Down 28% so far this year, GOOG looks like a clear buying opportunity
But given external dynamics, the case isn’t quite that simple
Long term, the stock will be fine. But GOOG isn’t the ‘slam dunk’ it appears to be right now
On its face, there seems to be an absolutely ironclad case for buying Alphabet (NASDAQ:) (NASDAQ:). One of the world’s best businesses has seen its stock price drop 28% this year, and the decline could be seen as a significant overreaction from a nervous market.
Alphabet Class A Weekly Chart
After all, GOOG now looks exceptionally cheap. Backing out roughly $18 per share in cash on the balance sheet (net of debt), the stock trades at less than 17x the consensus earnings per share estimate of $5.13. But even that understates the case.
Alphabet is not just Google. It also includes Google Cloud and a group of companies known as “Other Bets.” That latter group includes, most notably, autonomous driving startup Waymo, along with Verily, a health research organization.

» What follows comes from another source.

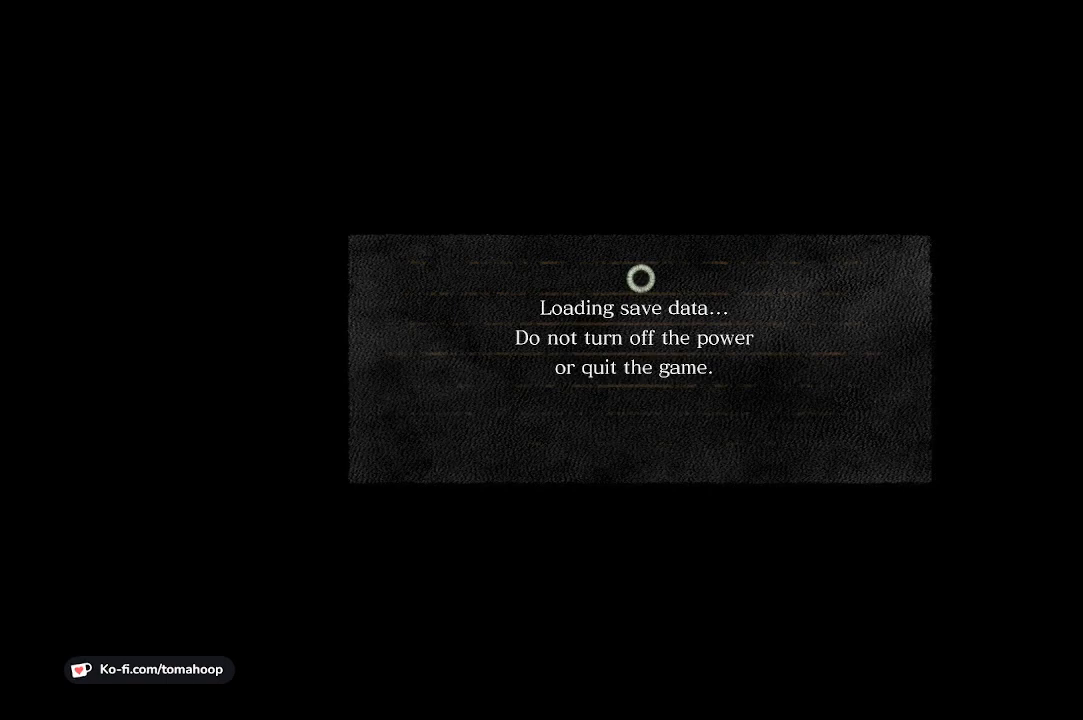
{"buttons": [], "left_stick": "center", "right_stick": "center", "events": []}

Google Cloud and Other Bets have value but, at the moment, are losing money. The core business — referred to as “Google Services,” including search, YouTube and Android — is printing money. Over the past four quarters, Google Services has generated $96 billion in operating income.

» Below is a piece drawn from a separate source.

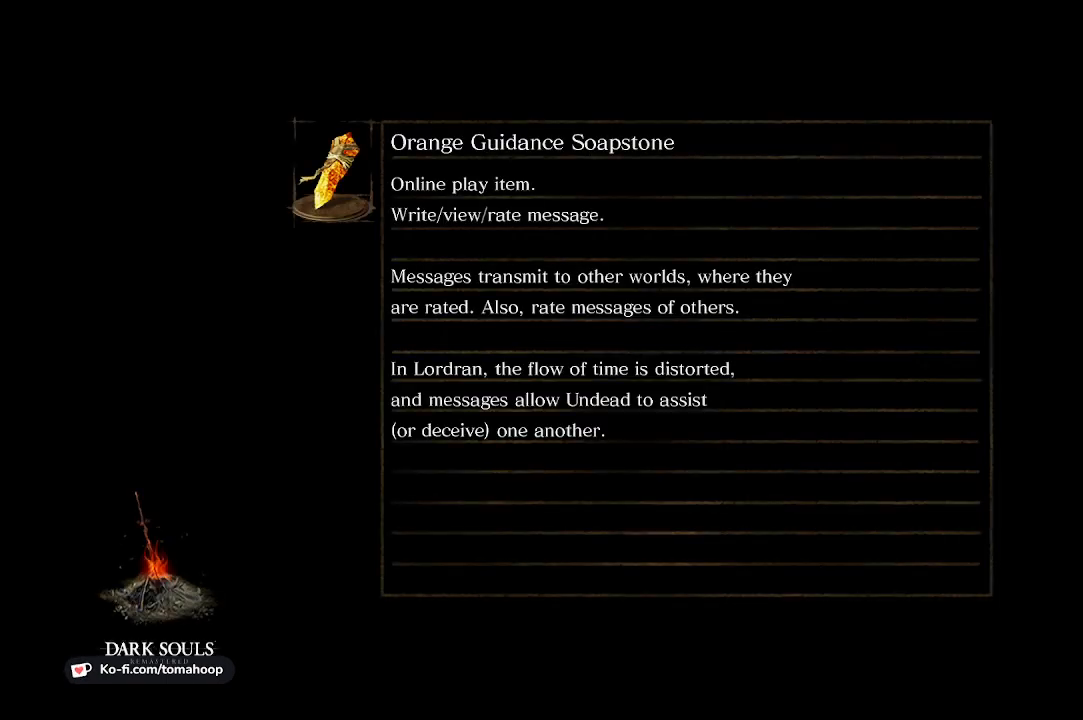
{"buttons": [], "left_stick": "center", "right_stick": "center", "events": []}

At a 16.2% tax rate (Alphabet’s tax rate in both 2020 and 2021), that’s $80 billion in net income, or more than $6 per share. Looking solely at the core business, and backing out net cash, Alphabet stock is trading for roughly 13 times earnings. And that figure doesn’t include Waymo, Verily and other investments, all of which have real value despite being currently unprofitable.
That multi-year performance is impressive. But the question for Alphabet is whether it’s sustainable. In 2021, in particular, business boomed: Services revenue rose 41%, and operating profit soared 68%.
The year 2021 was perhaps the best possible environment for online advertising. Startups in multiple industries were competing heavily for keywords. Teladoc Health (NYSE:) is among the companies that cited Google advertising costs as pressuring their own margins.
Consumers were flush. Businesses focusing on their e-commerce strategies were spending heavily to attract those customers. Google Services is a great business, yes, but the 2021 performance was driven more by a positive external environment than any specific strategies the company executed.
In other words, it certainly looks like Google Services was a so-called “pandemic winner.” And it looks like both its earnings and, importantly, its profit margins were at a peak. We’ve already seen a reversal in the : Services revenue increased just 10% and operating profit grew a paltry 2%.
If margins return to pre-pandemic levels, that alone is a roughly 15% headwind to earnings growth. If the global economy — and Alphabet gets more than half its revenue from outside the U.S. — stalls out, revenue may decline as well.
That risk is why the market is pricing GOOG stock as it is. To be sure, the market is not necessarily correct. But there’s a logic behind this sell-off beyond rattled investors simply selling amid Federal Reserve rate hikes and other broader concerns.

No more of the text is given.